In FY2019 the City will declare a surplus in Tax Increment Financing (TIF) districts of $175 million and will receive $42 million as its share of the distribution of those funds. The City will use its share of funds in FY2019 to help address the City’s budget deficit. Approximately $97 million will be disbursed to the Chicago Public Schools (CPS) and the remainder to the other overlapping tax districts in FY2019. Since 2009 and including the proposed surplus for FY2019, the City will have declared a total of more than $1.2 billion in TIF surplus with approximately half going to Chicago Public Schools.

Pros and Cons of Tax Increment Surplus

It is important to note that Mayor Emanuel’s Executive Order and principles for TIF surplus declaration have provided some rules and regularity to what had previously appeared to be an ad hoc process. Additionally, annual surplus funds have assisted other local governments in balancing their budgets.

However, repeatedly accumulating and declaring surplus in the TIF system also has a number of downsides. First, it can raise concerns that the TIF district does not need its revenue for redevelopment projects. Such a situation could indicate that either the district does not have achievable redevelopment goals and should be terminated or that it generates more revenue than is needed and some parcels should be released from the TIF district so that their EAV (taxable value) may be returned to the general tax base. Several other Cook County municipalities have successfully conducted such TIF “carve outs.”

Second, the purpose of TIF is not to temporarily reduce short-term financial operating pressures facing the City, Chicago Public Schools and other local governments. TIF districts do not have unlimited resources, and they are the major source of economic development funding for the City of Chicago. Spending that revenue elsewhere, regardless of “surplus” designation, necessarily reduces the City’s capacity to engage in economic development.

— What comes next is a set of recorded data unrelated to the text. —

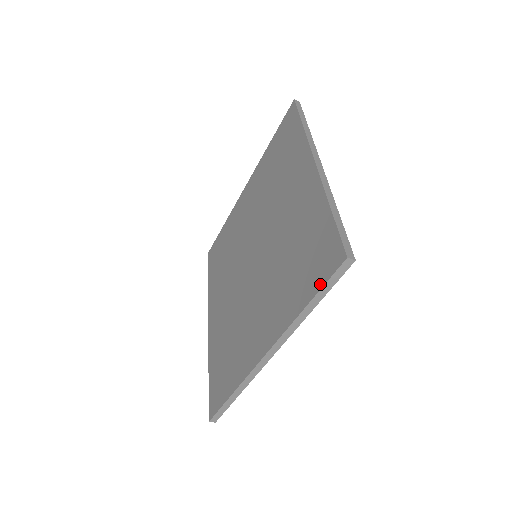
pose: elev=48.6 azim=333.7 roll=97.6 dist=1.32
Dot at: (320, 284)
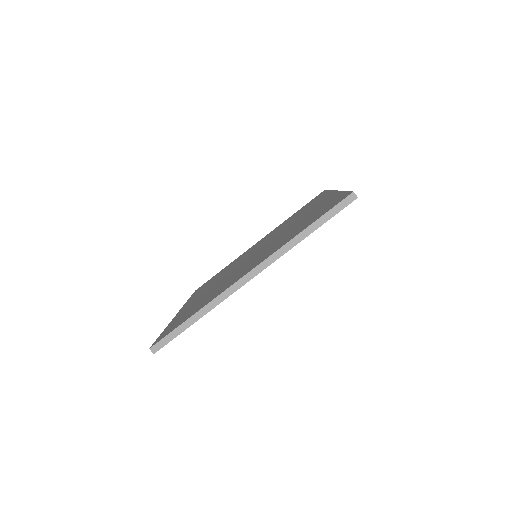
Dot at: (161, 335)
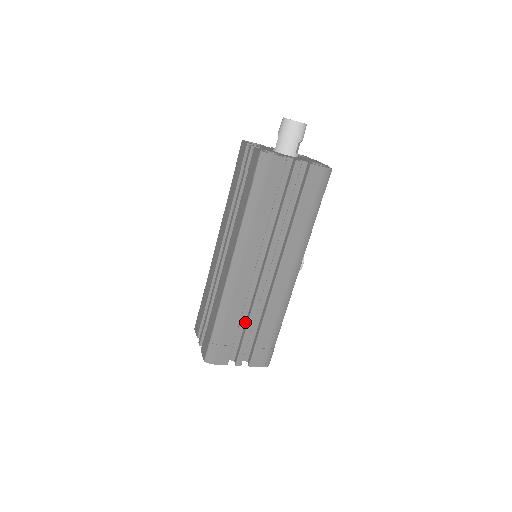
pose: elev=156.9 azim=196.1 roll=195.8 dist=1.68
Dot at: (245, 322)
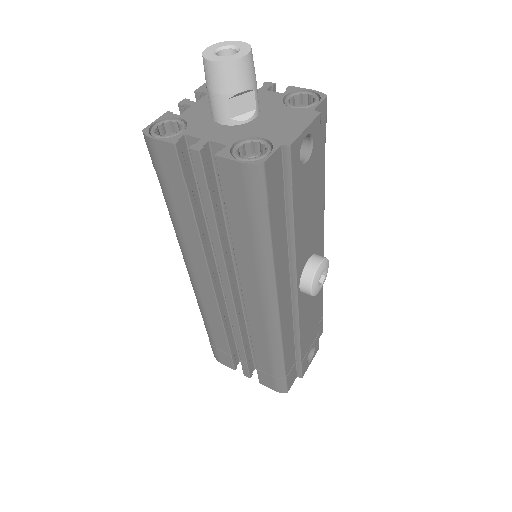
Dot at: occluded
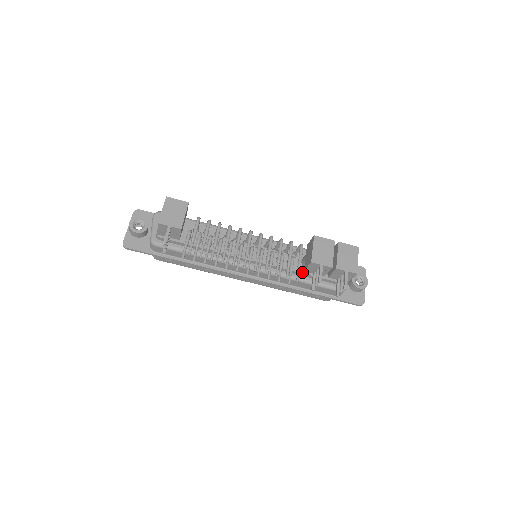
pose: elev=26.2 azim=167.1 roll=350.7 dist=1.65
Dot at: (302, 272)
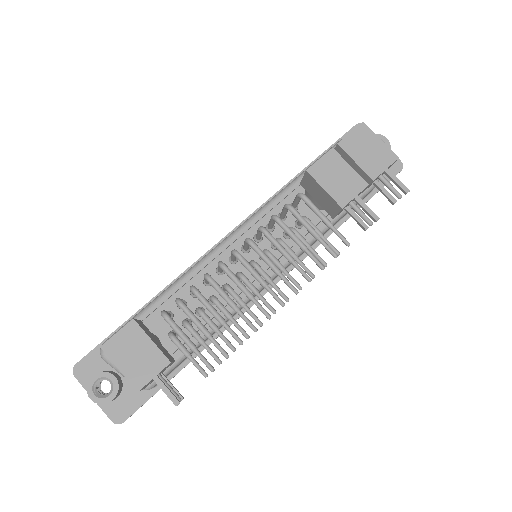
Dot at: occluded
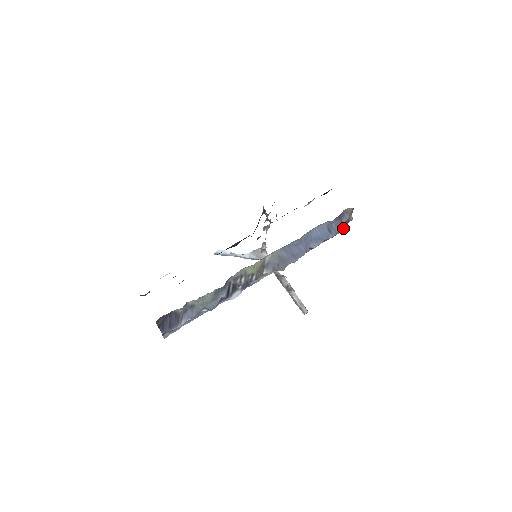
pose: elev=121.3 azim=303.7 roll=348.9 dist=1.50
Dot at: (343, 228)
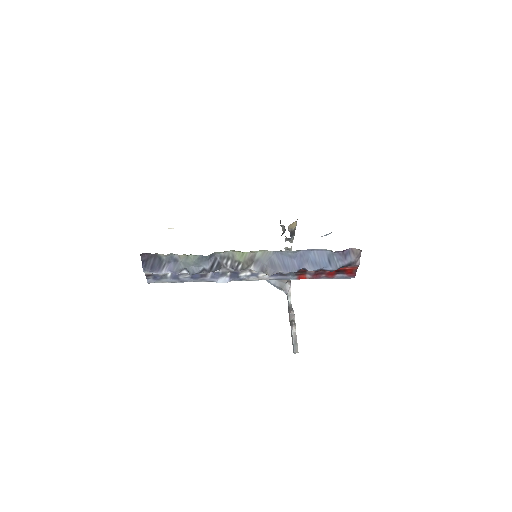
Dot at: (352, 274)
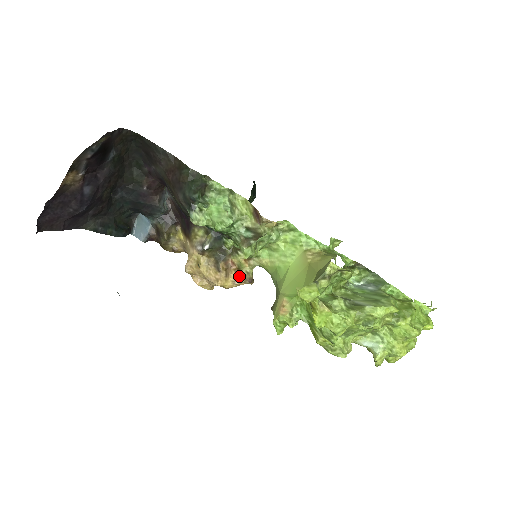
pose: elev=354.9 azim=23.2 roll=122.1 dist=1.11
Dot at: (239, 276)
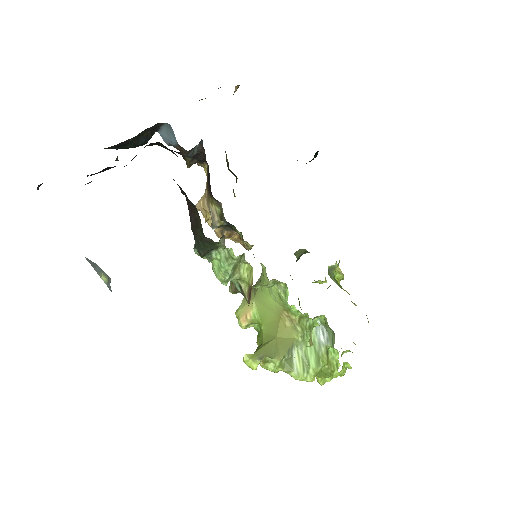
Dot at: (240, 241)
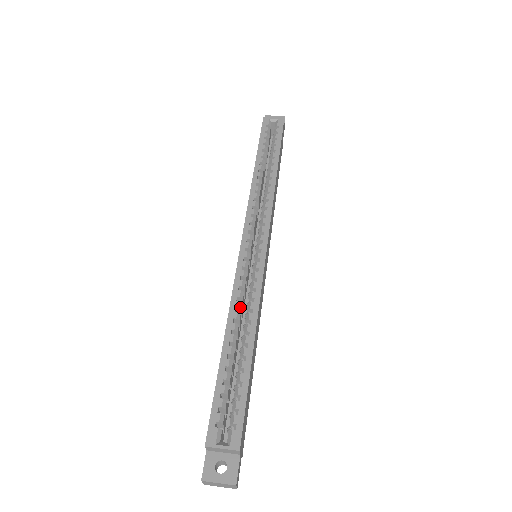
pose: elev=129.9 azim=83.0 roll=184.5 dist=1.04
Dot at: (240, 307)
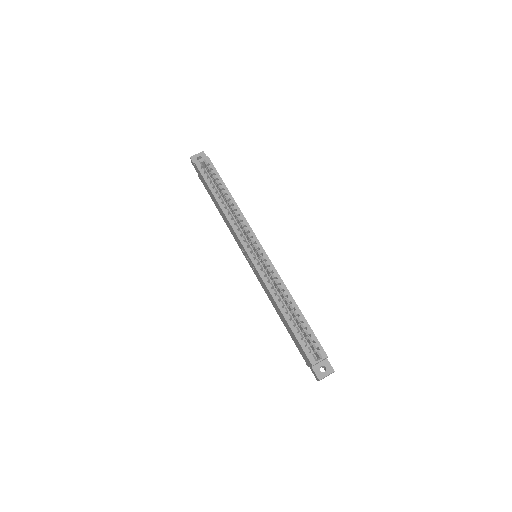
Dot at: (276, 292)
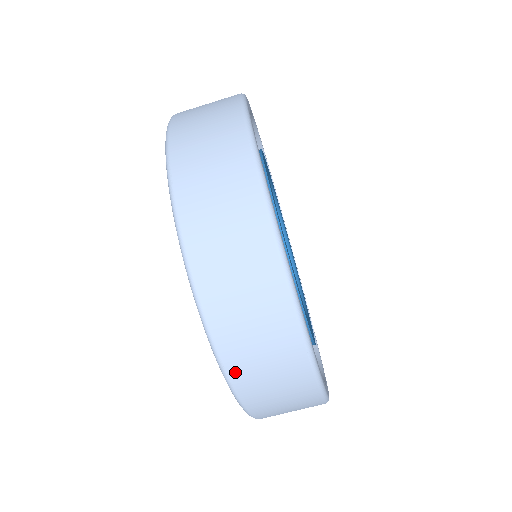
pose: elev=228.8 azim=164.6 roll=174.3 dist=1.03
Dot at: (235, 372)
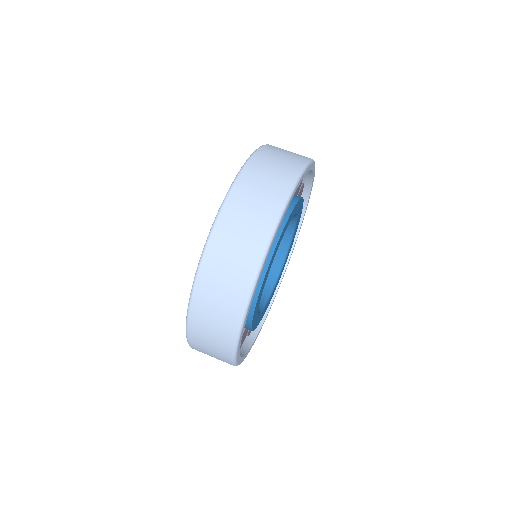
Dot at: (200, 286)
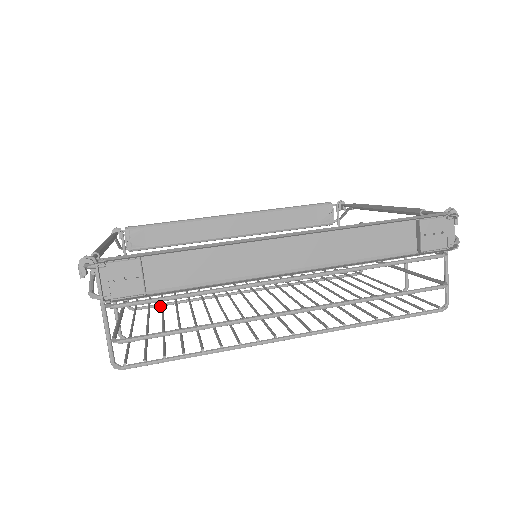
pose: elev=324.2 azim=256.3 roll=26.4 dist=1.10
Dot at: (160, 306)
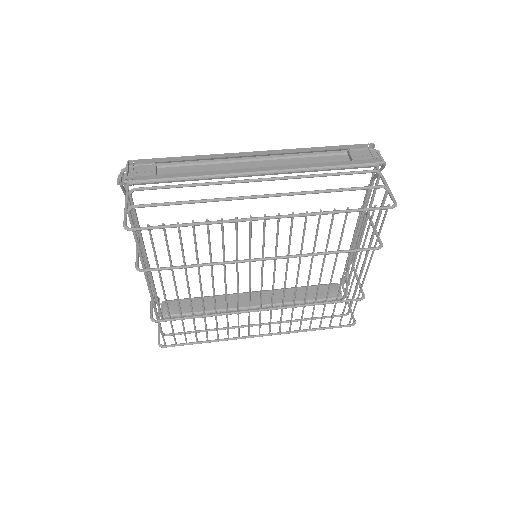
Dot at: (179, 319)
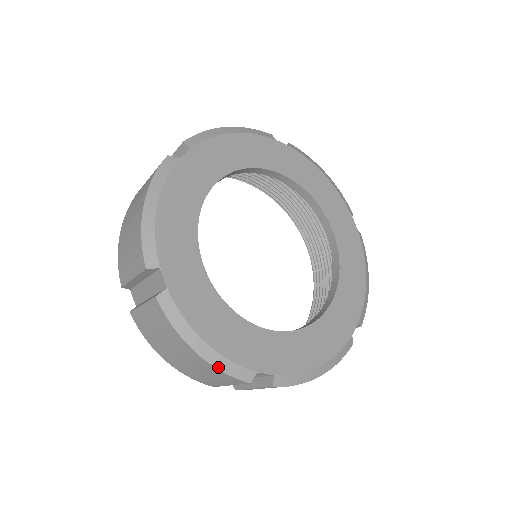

Finally, TIF surplus—whether or not it is declared annually and according to a policy—is not a sustainable, recurring revenue source for the City of Chicago or other governments for the reasons described above. Surplus distributions should not be used to close operating budgetary deficits, but instead should be directed to reserves or to nonrecurring expenses.

 

Helpful Links:

Tax Increment Financing (TIF): A Civic Federation Issue Brief

 

[1] The full impact of TIF on overlapping governments requires a number of different caveats. First, the Transit TIFs have a completely different relationship with CPS. Second, if an observer assumes that new construction within the TIF would have occurred even if the TIF did not exist, then it is possible that an overlapping government could have lost out on levying for that new property outside of the property tax cap. However, TIF dissolution brings both new construction and existing property growth back to the school district outside the tax cap, along with a boost in available tax revenue, some of which would not be available to the government without the TIF. See Civic Federation, Tax Increment Financing (TIF): A Civic Federation Issue Brief, November 12, 2007.